Submitted to: Journal of Invertebrate Pathology
Publication Type: Peer Reviewed Journal
Publication Acceptance Date: 7/23/1999
Publication Date: N/A
Interpretive Summary: Several microsporidia cause significant mortality in fire ants in South America and are being evaluated as potential biological control agents of imported fire ants in the United States. Recently, a microsporidium has been found for the first time in red imported fire ants in the United States. Light-microscopic examination cannot differentiate this isolate from the isolates found in the South American ants. In this study, scientists at the Center for Medical, Agricultural and Veterinary Entomology in Gainesville, Florida compared ultrastructural and molecular characteristics of the isolates from the United States and South America to determine their taxonomic relationship. Spore ultrastructure and the 16S ribosomal gene sequence of the US isolate were determined and compared to those of the South American isolates. The results support light-microscopic evidence that the different isolates are very closely related and should be considered members of a species complex. This information is necessary for designing a biological control strategy of imported fire ants in the United States utilizing these important natural control agents.

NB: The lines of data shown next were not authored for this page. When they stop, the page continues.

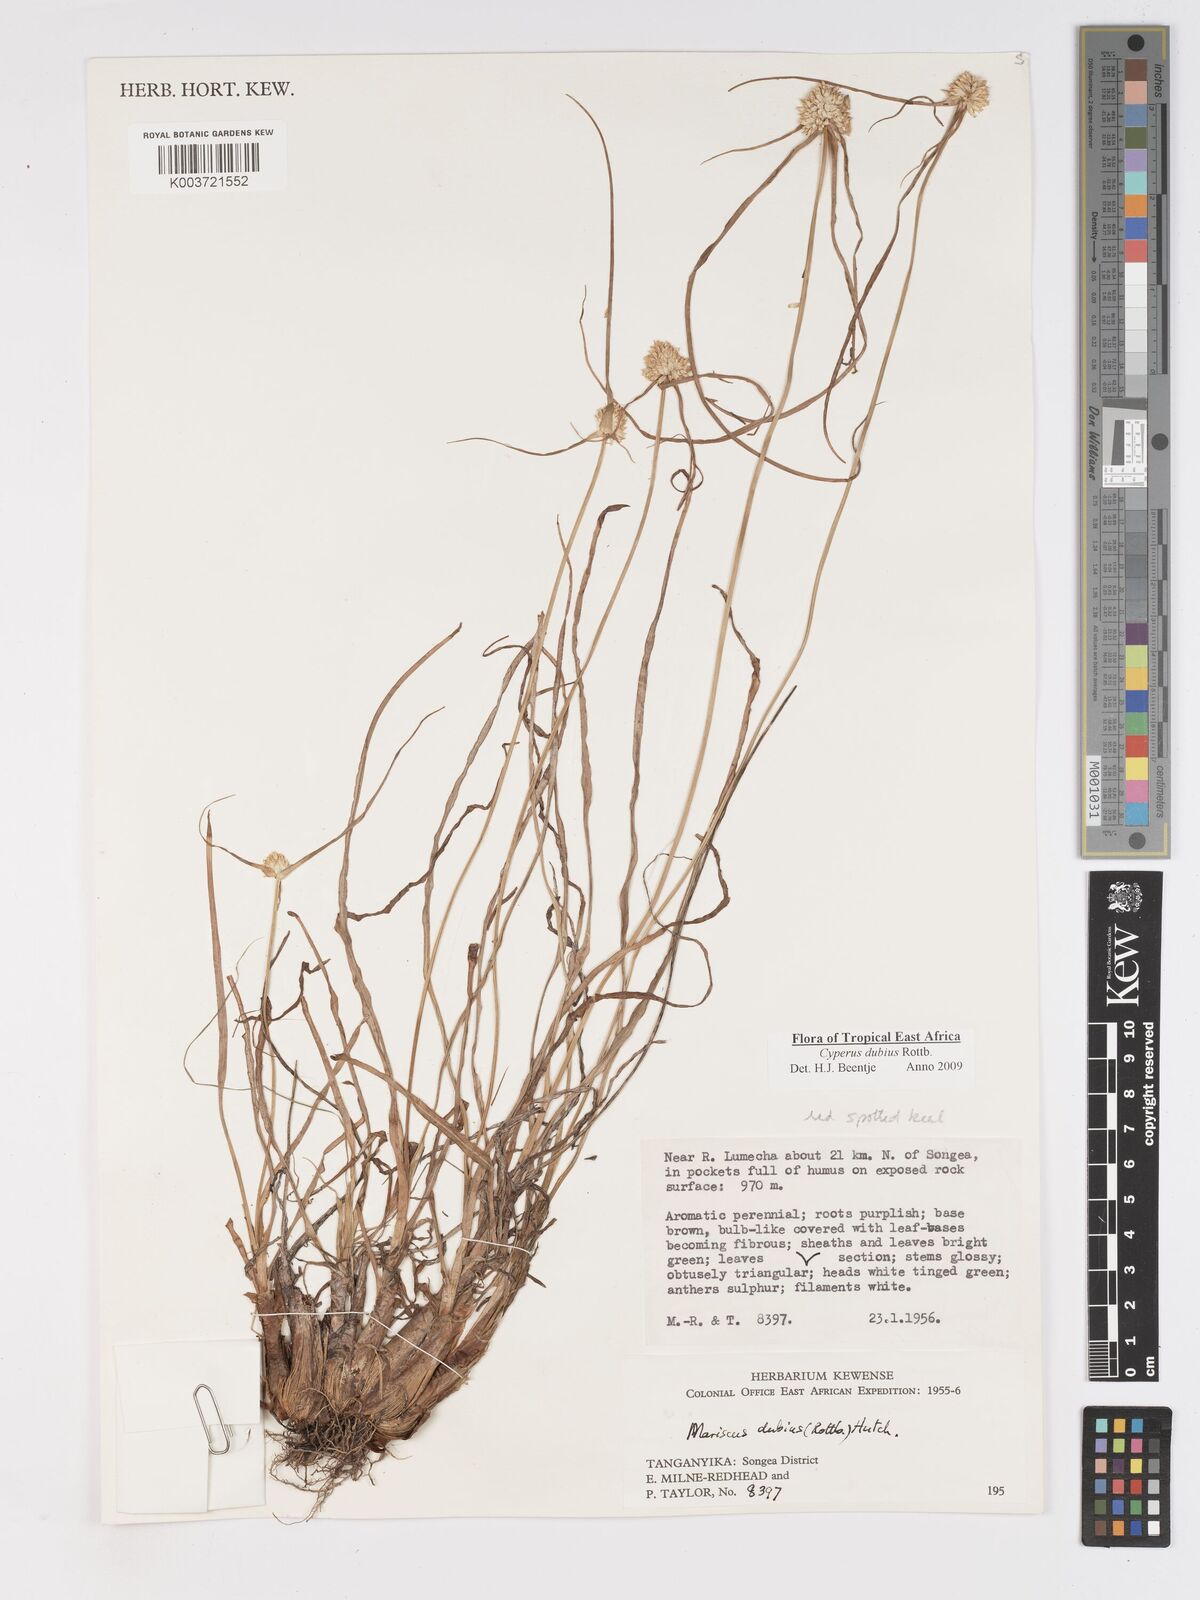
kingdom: Plantae
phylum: Tracheophyta
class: Liliopsida
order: Poales
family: Cyperaceae
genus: Cyperus
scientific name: Cyperus dubius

Technical Abstract: The Thelohania solenopsae complex is composed of species from 2 different fire ant hosts and 3 localities: T. solenopsae from the red imported fire ant Solenopsis invicta (type host)(Brazil), Thelohania sp. from the black imported fire ant S. richteri (Argentina), and Thelohania sp. from S. invicta (US). The sequence of the 16SrRNA gene of thelohania sp. (US) was determined and compared to those of T. solenopsae (Brazil) and Thelohania sp. (Argentina). The sequence of Thelohania sp. (Argentina)(98.9% sequence identity), supporting light-microscopic and ultrastructural evidence that Thelohania sp. (US) is closely related to the isolates form Brazilian and Argentinean fire ants. We propose - until additional information is available - to refer to the different isolates of the T. solenopsae complex as T. solenopsae (Brazil), T. solenopsae (Argentina) and T. Solenopsae (US). These fire ant microsporidia are the only hymenopteran microsporidia investigated extensively as potential biocontrol agents. A listing of all hymenopterous hosts for microsporidia is provided.